Separating Optimism from Evidence
The honest assessment of longevity biotech in 2026 is one of genuine scientific progress tempered by important caveats. The field has moved meaningfully from fringe speculation to mainstream pharmaceutical interest. Big pharma’s engagement, driven partly by the metabolic insights unlocked by the GLP-1 era, is real. Several reprogramming companies are approaching first-in-human studies. Senolytic, mitochondrial, and AI-driven drug discovery pipelines are all progressing.
At the same time, as one expert noted in a roundup published by the Lifespan.io organisation, longevity biotech has many compelling preclinical mechanisms but a comparatively thin set of rigorous human trials and hard endpoints. Despite growing excitement, no therapeutic intervention currently available has been shown to significantly outperform calorie restriction when it comes to extending lifespan in controlled human studies. That is a sobering baseline.

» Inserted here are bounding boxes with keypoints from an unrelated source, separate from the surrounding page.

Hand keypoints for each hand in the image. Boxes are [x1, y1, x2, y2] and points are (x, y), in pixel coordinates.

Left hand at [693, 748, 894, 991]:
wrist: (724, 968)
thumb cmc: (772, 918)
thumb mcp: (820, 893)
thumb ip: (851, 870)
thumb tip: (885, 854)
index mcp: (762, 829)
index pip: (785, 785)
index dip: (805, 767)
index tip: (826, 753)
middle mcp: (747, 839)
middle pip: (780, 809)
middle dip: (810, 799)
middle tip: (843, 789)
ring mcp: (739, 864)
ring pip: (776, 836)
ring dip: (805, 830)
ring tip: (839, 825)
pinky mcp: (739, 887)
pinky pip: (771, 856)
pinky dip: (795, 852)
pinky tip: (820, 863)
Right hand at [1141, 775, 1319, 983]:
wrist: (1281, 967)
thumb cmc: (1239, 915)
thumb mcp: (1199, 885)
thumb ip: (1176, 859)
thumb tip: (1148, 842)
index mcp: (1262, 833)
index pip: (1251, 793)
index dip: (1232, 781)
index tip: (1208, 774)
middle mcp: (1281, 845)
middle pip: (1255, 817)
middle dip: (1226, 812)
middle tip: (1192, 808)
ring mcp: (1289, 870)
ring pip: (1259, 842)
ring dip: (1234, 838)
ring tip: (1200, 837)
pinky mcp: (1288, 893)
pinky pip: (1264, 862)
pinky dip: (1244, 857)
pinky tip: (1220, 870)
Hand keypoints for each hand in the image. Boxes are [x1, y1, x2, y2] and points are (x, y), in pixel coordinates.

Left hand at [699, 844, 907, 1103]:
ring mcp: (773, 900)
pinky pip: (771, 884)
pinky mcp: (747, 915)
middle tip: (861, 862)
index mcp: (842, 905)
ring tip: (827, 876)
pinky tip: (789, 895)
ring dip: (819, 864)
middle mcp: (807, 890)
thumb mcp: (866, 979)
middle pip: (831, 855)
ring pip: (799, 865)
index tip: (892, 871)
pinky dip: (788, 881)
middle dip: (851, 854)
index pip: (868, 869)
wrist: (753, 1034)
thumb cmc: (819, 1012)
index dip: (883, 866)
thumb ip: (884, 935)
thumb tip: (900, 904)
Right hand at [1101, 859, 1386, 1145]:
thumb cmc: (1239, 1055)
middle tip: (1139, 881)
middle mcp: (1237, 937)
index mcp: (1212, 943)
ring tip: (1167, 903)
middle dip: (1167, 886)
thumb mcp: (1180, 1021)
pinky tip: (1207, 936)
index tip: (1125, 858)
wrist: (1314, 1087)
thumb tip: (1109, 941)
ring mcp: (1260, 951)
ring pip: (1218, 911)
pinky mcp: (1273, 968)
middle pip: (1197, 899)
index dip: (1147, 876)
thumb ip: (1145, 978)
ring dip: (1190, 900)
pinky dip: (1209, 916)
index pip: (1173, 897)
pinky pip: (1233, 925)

The field also faces the temptation of overpromising. Biohacking communities, unregulated clinics, and consumer supplement brands often borrow the language of longevity science without the accompanying evidence, and a 2025 incident in which two women were hospitalised in critical condition after receiving peptide injections at a Las Vegas longevity conference served as a reminder that this conflation carries real risks.
For now, the most credible and evidence-backed steps towards a longer healthspan remain the least glamorous: regular physical activity, a nutrient-dense diet, adequate sleep, and management of cardiovascular risk factors. The biotechnology being developed today may one day supplement or amplify those fundamentals in meaningful ways. Whether it will do so safely, equitably, and within the next decade is a question that only rigorous clinical science can answer.